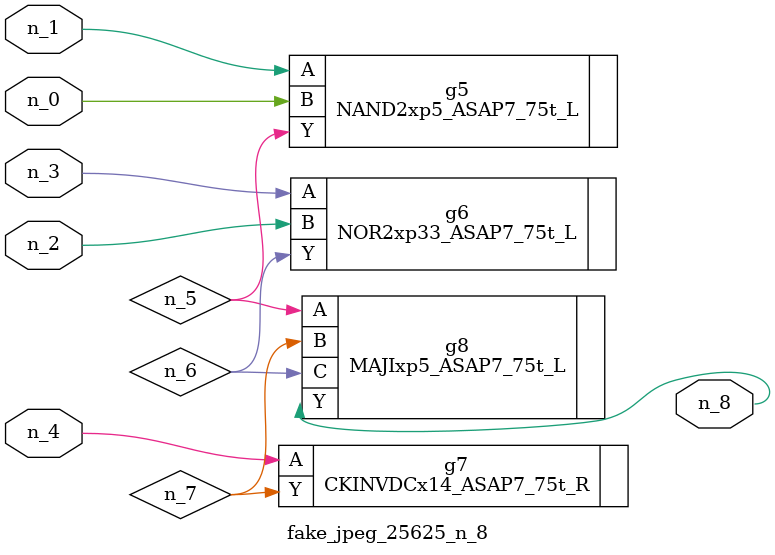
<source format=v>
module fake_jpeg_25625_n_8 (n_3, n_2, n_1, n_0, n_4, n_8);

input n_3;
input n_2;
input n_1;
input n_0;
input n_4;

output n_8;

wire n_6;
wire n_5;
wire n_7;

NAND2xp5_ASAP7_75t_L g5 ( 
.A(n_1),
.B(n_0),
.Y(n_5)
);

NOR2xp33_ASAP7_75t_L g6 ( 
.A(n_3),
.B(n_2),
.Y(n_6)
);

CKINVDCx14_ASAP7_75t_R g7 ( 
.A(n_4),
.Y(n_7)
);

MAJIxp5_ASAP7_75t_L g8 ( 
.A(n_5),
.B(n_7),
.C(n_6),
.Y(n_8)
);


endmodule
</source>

════

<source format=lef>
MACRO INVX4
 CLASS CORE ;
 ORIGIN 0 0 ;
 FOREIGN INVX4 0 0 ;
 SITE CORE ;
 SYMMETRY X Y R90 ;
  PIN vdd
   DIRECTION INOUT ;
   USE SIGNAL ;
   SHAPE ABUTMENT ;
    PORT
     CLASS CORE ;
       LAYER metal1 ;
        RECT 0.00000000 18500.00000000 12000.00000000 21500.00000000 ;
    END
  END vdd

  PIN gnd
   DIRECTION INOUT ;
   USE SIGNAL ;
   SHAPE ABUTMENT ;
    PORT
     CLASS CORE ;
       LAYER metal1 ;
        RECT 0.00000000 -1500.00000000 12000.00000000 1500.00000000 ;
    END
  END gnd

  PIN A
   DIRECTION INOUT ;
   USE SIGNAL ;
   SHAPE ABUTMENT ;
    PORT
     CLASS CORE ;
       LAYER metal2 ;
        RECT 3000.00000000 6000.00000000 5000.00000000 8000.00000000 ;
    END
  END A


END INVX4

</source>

════

• _The problem_:
If a line in the entries contains the word "source", copy that line out.

• _Answer space_:
<source format=v>
</source>
<source format=lef>
</source>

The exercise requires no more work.